Young Jason A, Johnson Jeffery R, Benner Chris, Yan S Frank, Chen Kaisheng, Le Roch Karine G, Zhou Yingyao, Winzeler Elizabeth A
Department of Cell Biology, ICND 202, The Scripps Research Institute, 10550 North Torrey Pines Road, La Jolla, CA 92037, USA.
BMC Genomics. 2008 Feb 7;9:70. doi: 10.1186/1471-2164-9-70.
With the sequence of the Plasmodium falciparum genome and several global mRNA and protein life cycle expression profiling projects now completed, elucidating the underlying networks of transcriptional control important for the progression of the parasite life cycle is highly pertinent to the development of new anti-malarials. To date, relatively little is known regarding the specific mechanisms the parasite employs to regulate gene expression at the mRNA level, with studies of the P. falciparum genome sequence having revealed few cis-regulatory elements and associated transcription factors. Although it is possible the parasite may evoke mechanisms of transcriptional control drastically different from those used by other eukaryotic organisms, the extreme AT-rich nature of P. falciparum intergenic regions (approximately 90% AT) presents significant challenges to in silico cis-regulatory element discovery.
We have developed an algorithm called Gene Enrichment Motif Searching (GEMS) that uses a hypergeometric-based scoring function and a position-weight matrix optimization routine to identify with high-confidence regulatory elements in the nucleotide-biased and repeat sequence-rich P. falciparum genome. When applied to promoter regions of genes contained within 21 co-expression gene clusters generated from P. falciparum life cycle microarray data using the semi-supervised clustering algorithm Ontology-based Pattern Identification, GEMS identified 34 putative cis-regulatory elements associated with a variety of parasite processes including sexual development, cell invasion, antigenic variation and protein biosynthesis. Among these candidates were novel motifs, as well as many of the elements for which biological experimental evidence already exists in the Plasmodium literature.

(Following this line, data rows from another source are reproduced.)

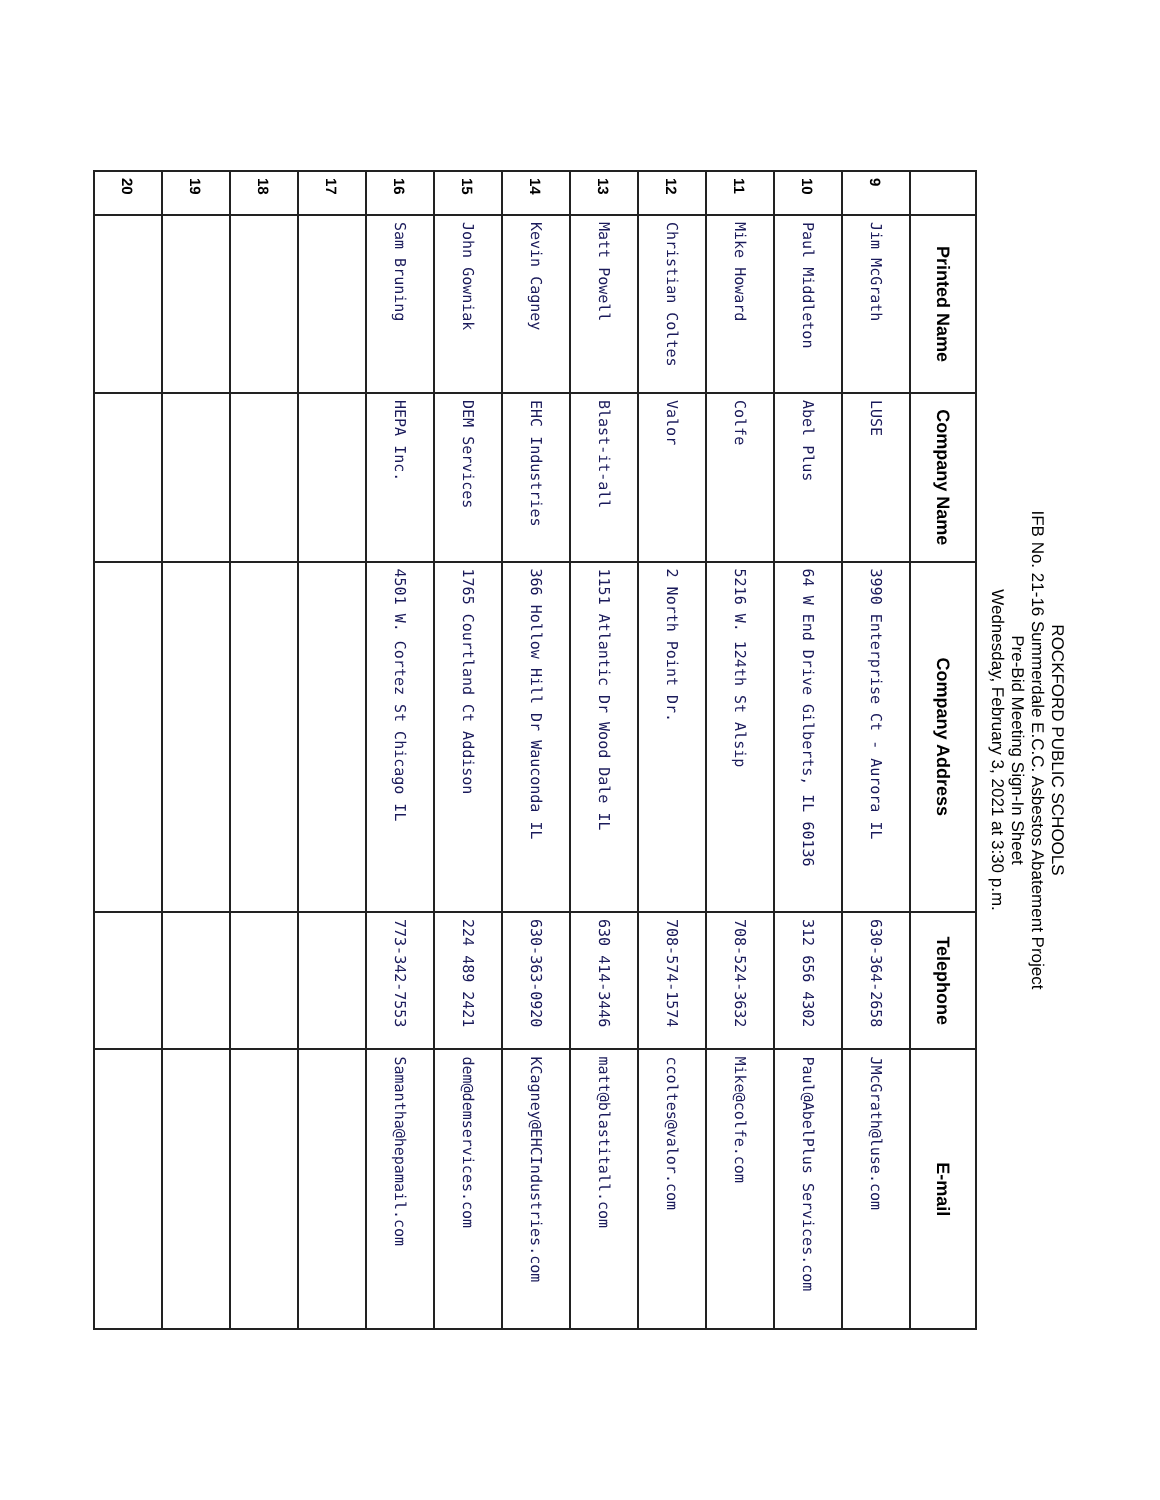ROCKFORD PUBLIC SCHOOLS
IFB No. 21-16 Summerdale E.C.C. Asbestos Abatement Project
Pre-Bid Meeting Sign-In Sheet
Wednesday, February 3, 2021 at 3:30 p.m.
| | Printed Name | Company Name | Company Address | Telephone | E-mail |
| --- | --- | --- | --- | --- | --- |
| 9 | Jim McGrath | LUSE | 3990 Enterprise Ct - Aurora IL | 630-364-2658 | JMcGrath@luse.com |
| 10 | Paul Middleton | Abel Plus | 64 W End Drive Gilberts, IL 60136 | 312 656 4302 | Paul@AbelPlus Services.com |
| 11 | Mike Howard | Colfe | 5216 W. 124th St Alsip | 708-524-3632 | Mike@colfe.com |
| 12 | Christian Coltes | Valor | 2 North Point Dr. | 708-574-1574 | ccoltes@valor.com |
| 13 | Matt Powell | Blast-it-all | 1151 Atlantic Dr Wood Dale IL | 630 414-3446 | matt@blastitall.com |
| 14 | Kevin Cagney | EHC Industries | 366 Hollow Hill Dr Wauconda IL | 630-363-0920 | KCagney@EHCIndustries.com |
| 15 | John Gowniak | DEM Services | 1765 Courtland Ct Addison | 224 489 2421 | dem@demservices.com |
| 16 | Sam Bruning | HEPA Inc. | 4501 W. Cortez St Chicago IL | 773-342-7553 | Samantha@hepamail.com |
| 17 | | | | | |
| 18 | | | | | |
| 19 | | | | | |
| 20 | | | | | |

To provide evidence for the biological relevance of a cell invasion-related element predicted by GEMS, reporter gene and electrophoretic mobility shift assays were conducted.
This GEMS analysis demonstrates that in silico regulatory element discovery can be successfully applied to challenging repeat-sequence-rich, base-biased genomes such as that of P. falciparum. The fact that regulatory elements were predicted from a diverse range of functional gene clusters supports the hypothesis that cis-regulatory elements play a role in the transcriptional control of many P. falciparum biological processes. The putative regulatory elements described represent promising candidates for future biological investigation into the underlying transcriptional control mechanisms of gene regulation in malaria parasites.
随着恶性疟原虫基因组测序以及多个全球范围内的mRNA和蛋白质生命周期表达谱项目的完成,阐明对寄生虫生命周期进展至关重要的转录控制潜在网络对于新型抗疟药物的开发具有高度相关性。迄今为止,关于该寄生虫在mRNA水平调控基因表达所采用的具体机制,人们了解相对较少,对恶性疟原虫基因组序列的研究仅揭示了少数顺式调控元件及相关转录因子。尽管该寄生虫可能采用与其他真核生物截然不同的转录控制机制,但恶性疟原虫基因间区域极高的AT含量(约90%)给通过计算机分析来发现顺式调控元件带来了重大挑战。
我们开发了一种名为基因富集基序搜索(GEMS)的算法,该算法使用基于超几何分布的评分函数和位置权重矩阵优化程序,在核苷酸偏向且富含重复序列的恶性疟原虫基因组中高置信度地识别调控元件。当将其应用于使用基于本体的模式识别半监督聚类算法从恶性疟原虫生命周期微阵列数据生成的21个共表达基因簇所包含基因的启动子区域时,GEMS识别出34个推定的顺式调控元件,这些元件与包括有性发育、细胞入侵、抗原变异和蛋白质生物合成在内的多种寄生虫过程相关。在这些候选元件中,既有新的基序,也有许多在疟原虫文献中已有生物学实验证据的元件。为了为GEMS预测的一个与细胞入侵相关的元件的生物学相关性提供证据,进行了报告基因和电泳迁移率变动分析。
这种GEMS分析表明,通过计算机分析来发现调控元件能够成功应用于像恶性疟原虫基因组这样具有挑战性的富含重复序列、碱基偏向的基因组。从多种功能基因簇中预测出调控元件这一事实支持了顺式调控元件在许多恶性疟原虫生物学过程的转录控制中发挥作用这一假说。所描述的推定调控元件是未来对疟原虫基因调控潜在转录控制机制进行生物学研究的有希望的候选对象。